C'è chi dice che sarebbe rischioso

5 Gennaio 2013 alle 21:49

“L’altro problema è che viviamo in una cultura della ‘Diet Coke’. Le persone esigono dolci senza calorie e allo stesso modo vogliono consumare senza risparmiare, oppure chiedono infrastrutture e istruzione senza voler pagare le tasse”. Il nostro enorme debito pubblico, anche nella visione di Monti, è uno dei risultati più evidenti di questo modo di ragionare, sempre avallato dalle classi dirigenti.
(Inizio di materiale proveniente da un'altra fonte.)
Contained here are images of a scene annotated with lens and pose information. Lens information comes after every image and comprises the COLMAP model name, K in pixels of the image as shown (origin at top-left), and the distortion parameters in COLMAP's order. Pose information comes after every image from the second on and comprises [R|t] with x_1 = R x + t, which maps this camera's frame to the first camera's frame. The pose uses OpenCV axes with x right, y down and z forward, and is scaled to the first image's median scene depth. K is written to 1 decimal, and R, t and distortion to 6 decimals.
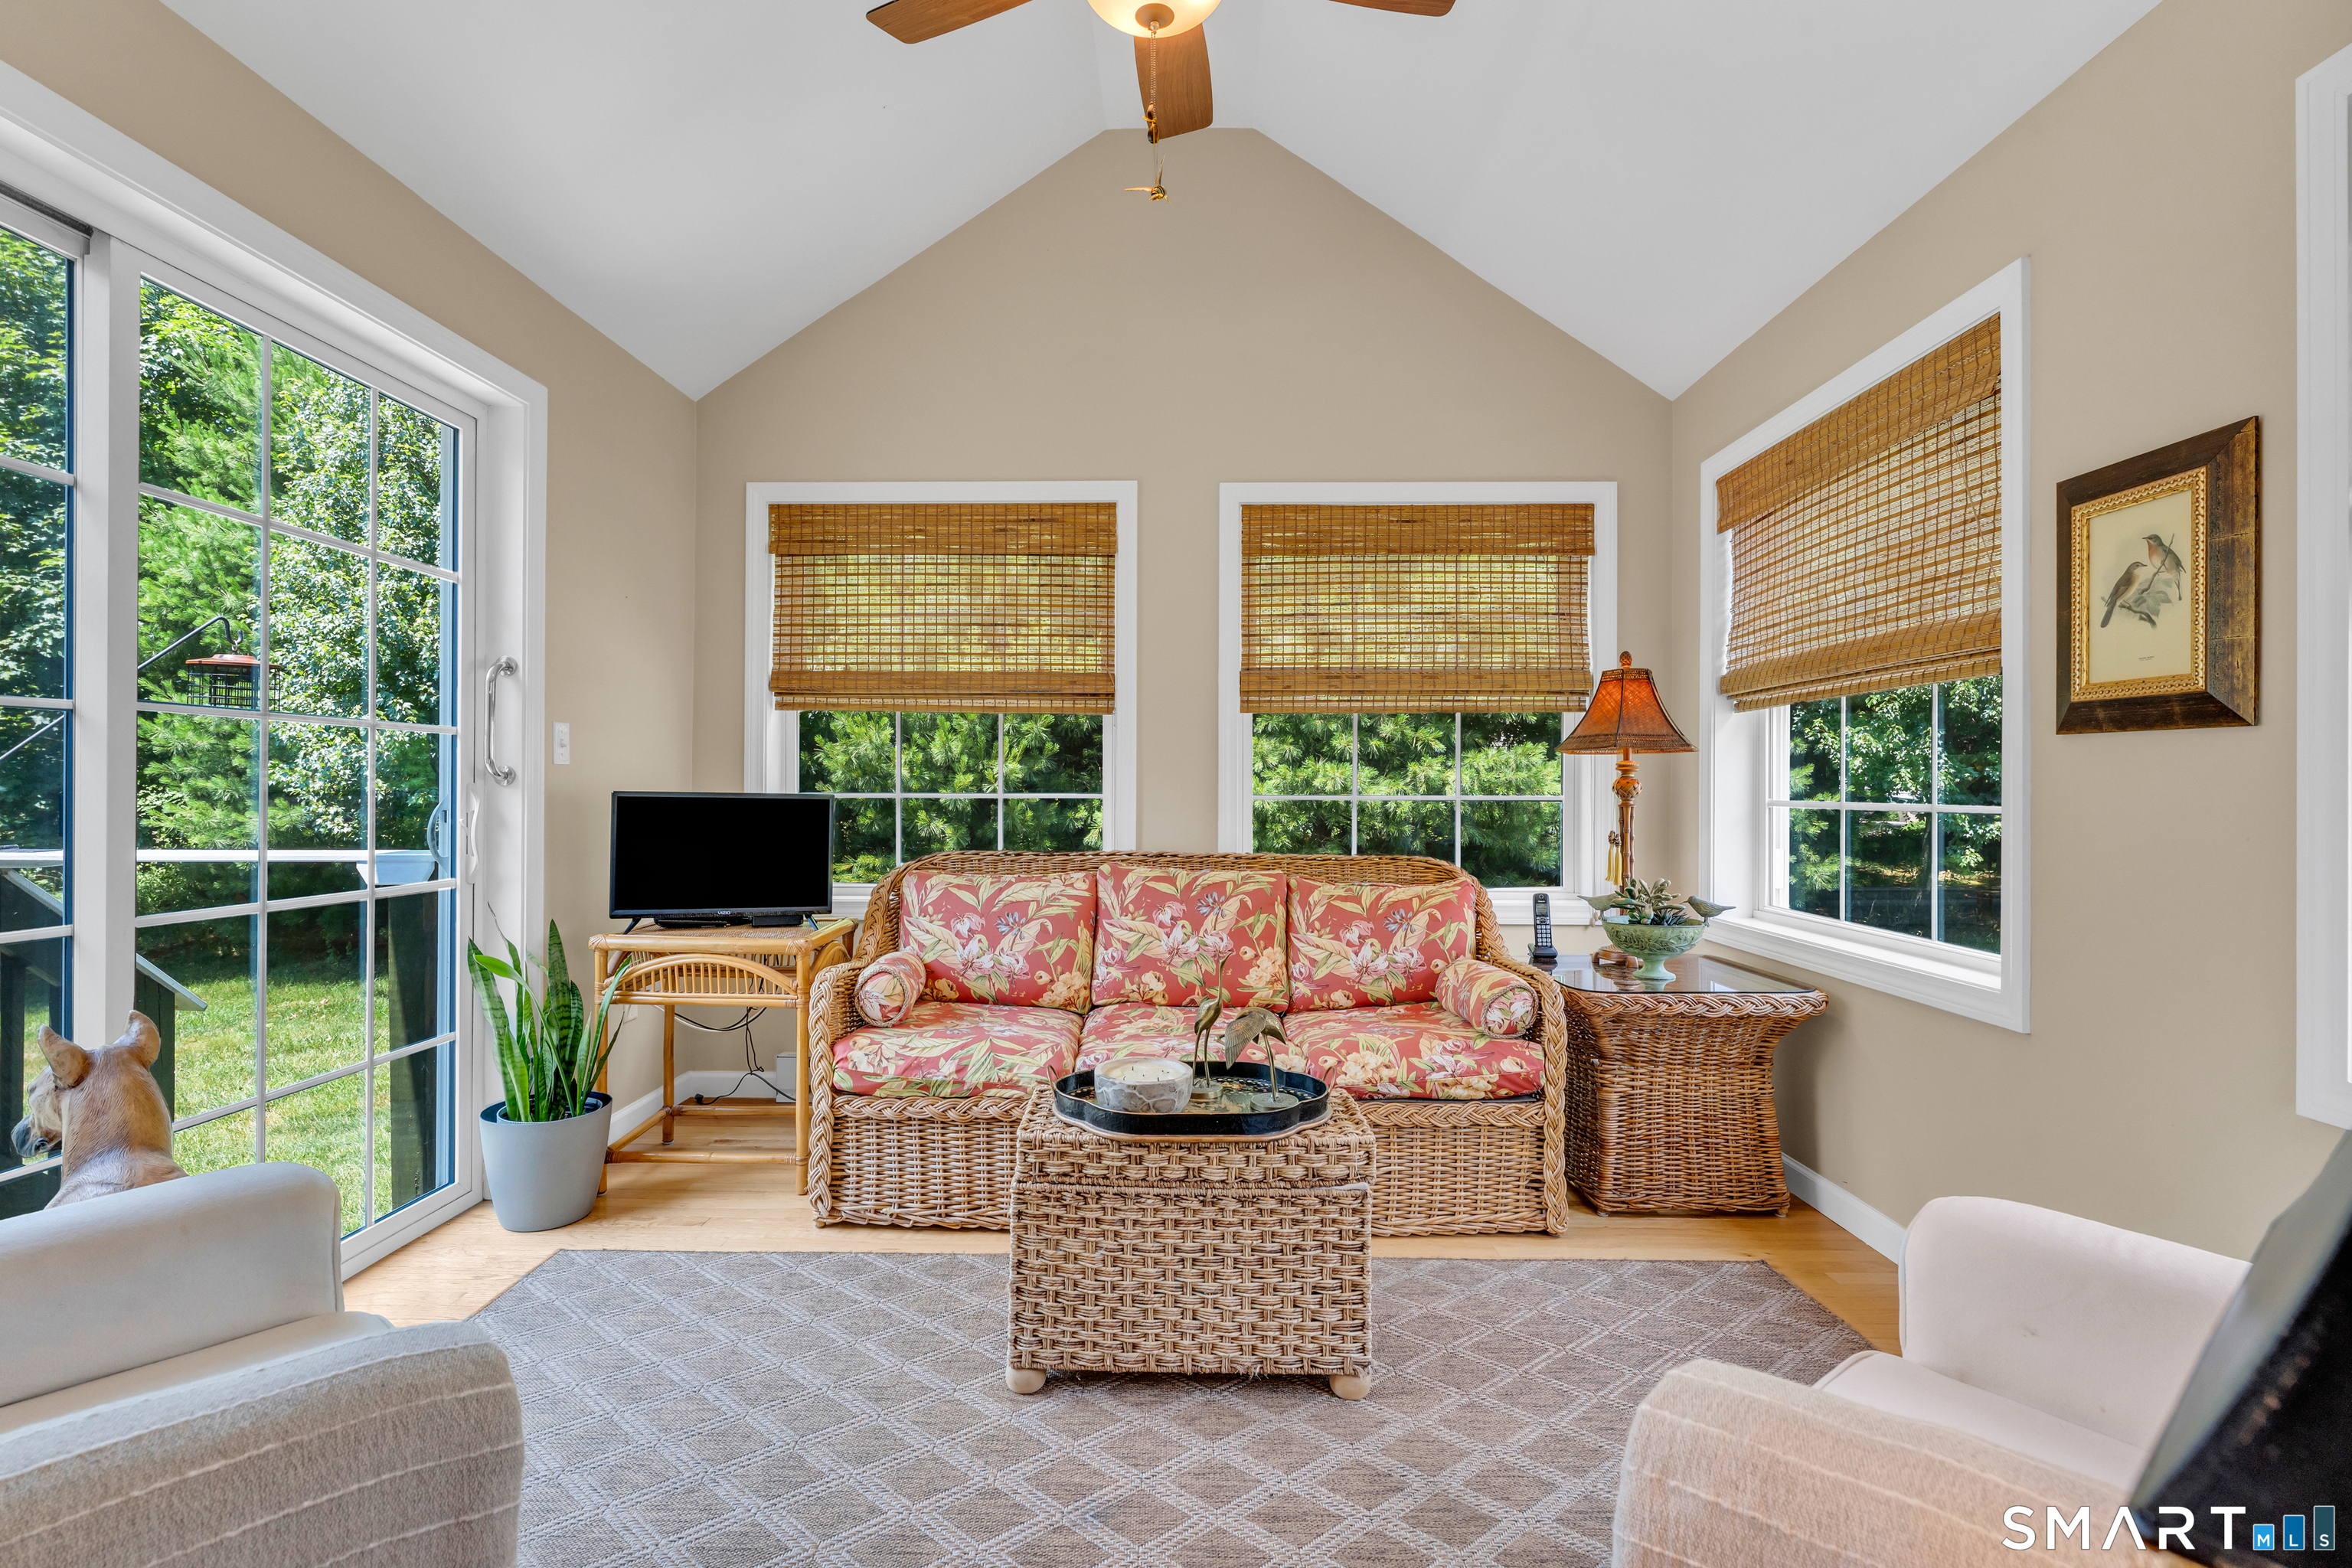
lens RADIAL K [[1217.4, 0, 1176.0], [0, 1217.4, 784.0], [0, 0, 1]] dist [0.000616, 0.000111]
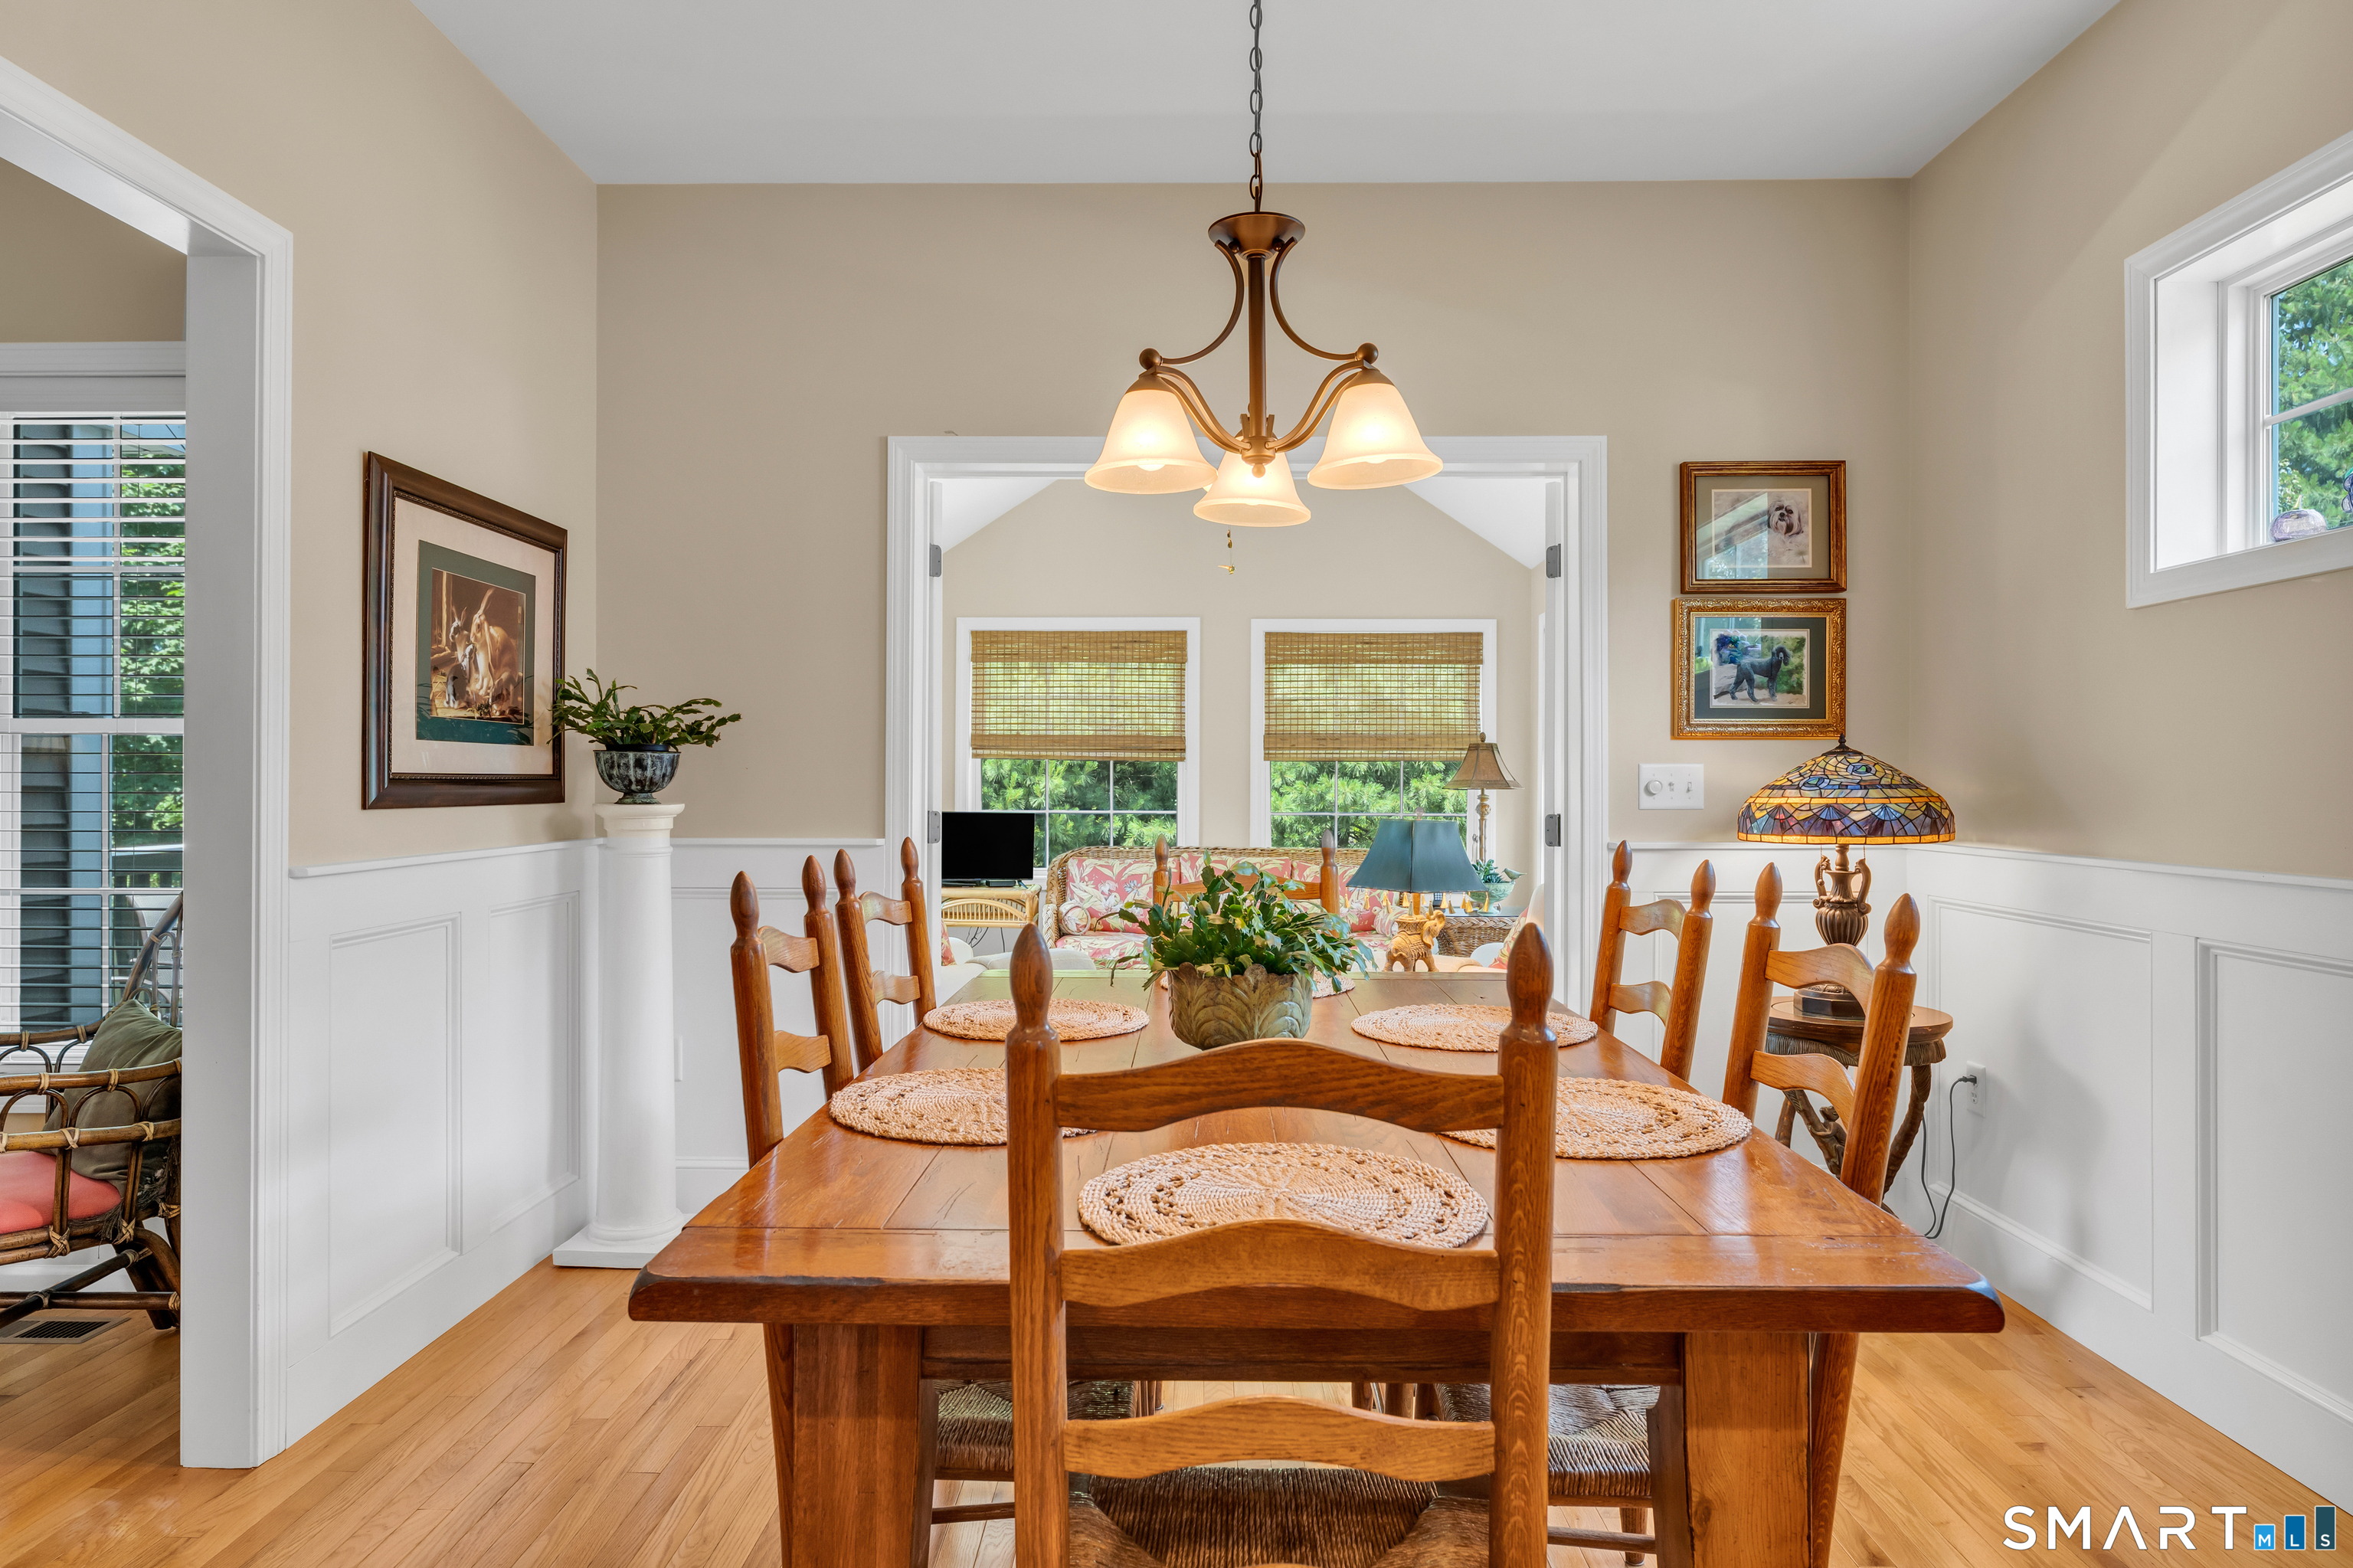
lens RADIAL K [[1266.2, 0, 1179.4], [0, 1266.2, 778.6], [0, 0, 1]] dist [0.002237, 0.000494]
pose [[0.999939, 0.001427, -0.010930, -0.039869], [-0.001561, 0.999924, -0.012195, -0.014727], [0.010912, 0.012211, 0.999866, -0.668330]]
Nathan Gardels - analista più volte citato da Mario Monti nel suo libro "La democrazia in Europa" (Rizzoli) - cita il caso limite della sua California, dove la democrazia diretta in mancanza di regole è diventata un giocattolo nelle mani del “rancore partigiano”: “Nel 1994, via referendum, fu introdotta la regola ‘three strikes you are out’, tre reati ed eri condannato all’ergastolo. Poi con altri referendum si è sempre rimandato il problema delle tasse utili ad adeguare le carceri. Risultato: nel 2011 la Corte suprema ha ordinato la liberazione di 36.000 detenuti per la violazione dei loro diritti umani conseguente al sovraffollamento. Di paradossi simili, dal fisco alla giustizia, ce ne sono molti”.